A artroscopia é uma opção de tratamento para algumas causas de dor no tornozelo
Cirurgia artroscópica do tornozelo pode ser uma opção de tratamento para certos tipos de dor no tornozelo . Na cirurgia artroscópica , uma pequena câmera é inserida dentro da articulação. Através de outras pequenas incisões, os instrumentos podem ser inseridos para reparar ou remover estruturas danificadas. Cirurgia artroscópica do tornozelo é freqüentemente chamada de "escopo do tornozelo" ou artroscopia.
4 razões para cirurgia
Nem todas as causas de dor no tornozelo podem ser efetivamente tratadas com um procedimento artroscópico.
Algumas das razões para realizar uma cirurgia de tornozelo artroscópica incluem:
1. Restaurando o dano da cartilagem do tornozelo
Pequenas áreas isoladas de danos na cartilagem ( artrite no tornozelo não comum) são comumente encontradas em pessoas que sofreram lesões na articulação do tornozelo. De fato, estima-se que os danos na cartilagem ocorram em cerca de 5% das pessoas com torção no tornozelo . Se não for tratada, essas áreas de cartilagem podem levar ao desenvolvimento de artrite generalizada da articulação.
A artroscopia do tornozelo é frequentemente usada para avaliar essas áreas de dano da cartilagem e tentar restaurar a superfície normal da cartilagem para a articulação. A restauração da superfície da cartilagem pode ser realizada reparando a cartilagem danificada ou tentando estimular o crescimento da cartilagem com um procedimento de microfratura , transferência de cartilagem ou implantação de condrócitos .
2. Remoção de espinhos ósseos na articulação do tornozelo
Espinhos ósseos podem se formar na frente da articulação do tornozelo, fazendo com que o tornozelo prenda quando o pé é empurrado para cima em direção à canela.
Esta condição, apropriadamente denominada síndrome do impacto do tornozelo anterior , também foi denominada tornozelo ou tornozelo de futebolista. Artroscopia do tornozelo pode ser usada para raspar o esporão ósseo na frente da articulação, para permitir um melhor movimento da articulação do tornozelo.
3. Remoção de detritos soltos / tecido cicatricial
A artroscopia do tornozelo pode ser útil sempre que se tratar de uma condição que cause o acúmulo de detritos soltos ou tecido cicatricial na articulação do tornozelo.
Remoção de detritos ou tecido cicatricial pode ser útil para restaurar o movimento e diminuir o inchaço e a dor dentro da articulação.

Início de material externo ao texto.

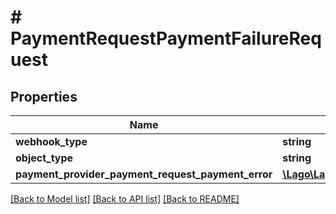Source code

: # # PaymentRequestPaymentFailureRequest

## Properties

Name | Type | Description | Notes
------------ | ------------- | ------------- | -------------
**webhook_type** | **string** |  |
**object_type** | **string** |  |
**payment_provider_payment_request_payment_error** | [**\Lago\LagoPhpClient\Model\PaymentRequestPaymentFailureObject**](PaymentRequestPaymentFailureObject.md) |  |

[[Back to Model list]](../../README.md#models) [[Back to API list]](../../README.md#endpoints) [[Back to README]](../../README.md)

4. Tratamento da dor no tornozelo posterior
A dor na parte de trás do tornozelo pode às vezes ser tratada artroscopicamente. Embora haja espaço limitado para realizar um procedimento artroscópico na parte de trás do tornozelo, existem algumas condições que podem ser ajudadas quando as pessoas têm dor no tornozelo posterior . Certos tipos de tendinite e alguns esporões ósseos na parte de trás do tornozelo podem ser tratados artroscopicamente.
Procedimento Cirúrgico
A artroscopia do tornozelo pode ser feita sob anestesia geral ou regional . Após anestesia adequada, o cirurgião criará "portais" para obter acesso à articulação do tornozelo. Os portais são colocados em locais específicos para minimizar o risco de lesões nos nervos, vasos sangüíneos e tendões adjacentes. Através de um portal, uma câmera é colocada na articulação e, por meio de outros, pequenos instrumentos podem ser usados para resolver o problema.
A duração do procedimento de artroscopia do tornozelo varia dependendo do que seu médico precisa realizar. Após a cirurgia, o tornozelo será enrolado em uma bandagem ou tala macia. A maioria dos pacientes trabalha com um fisioterapeuta para recuperar o movimento e a força da articulação.
A duração da reabilitação também variará dependendo de qual procedimento é realizado no momento da cirurgia.
Complicações
A complicação mais preocupante da cirurgia artroscópica do tornozelo é a lesão de um dos nervos ou tendões que circundam a articulação do tornozelo. Outras complicações incluem infecção e dano à cartilagem articular dos instrumentos de artroscopia.
Fontes:
Niek van Dijk C e van Bergen CJ "Avanços na Artroscopia do Tornozelo" J. Am. Acad. Orto. Surg., Novembro de 2008; 16: 635 - 646.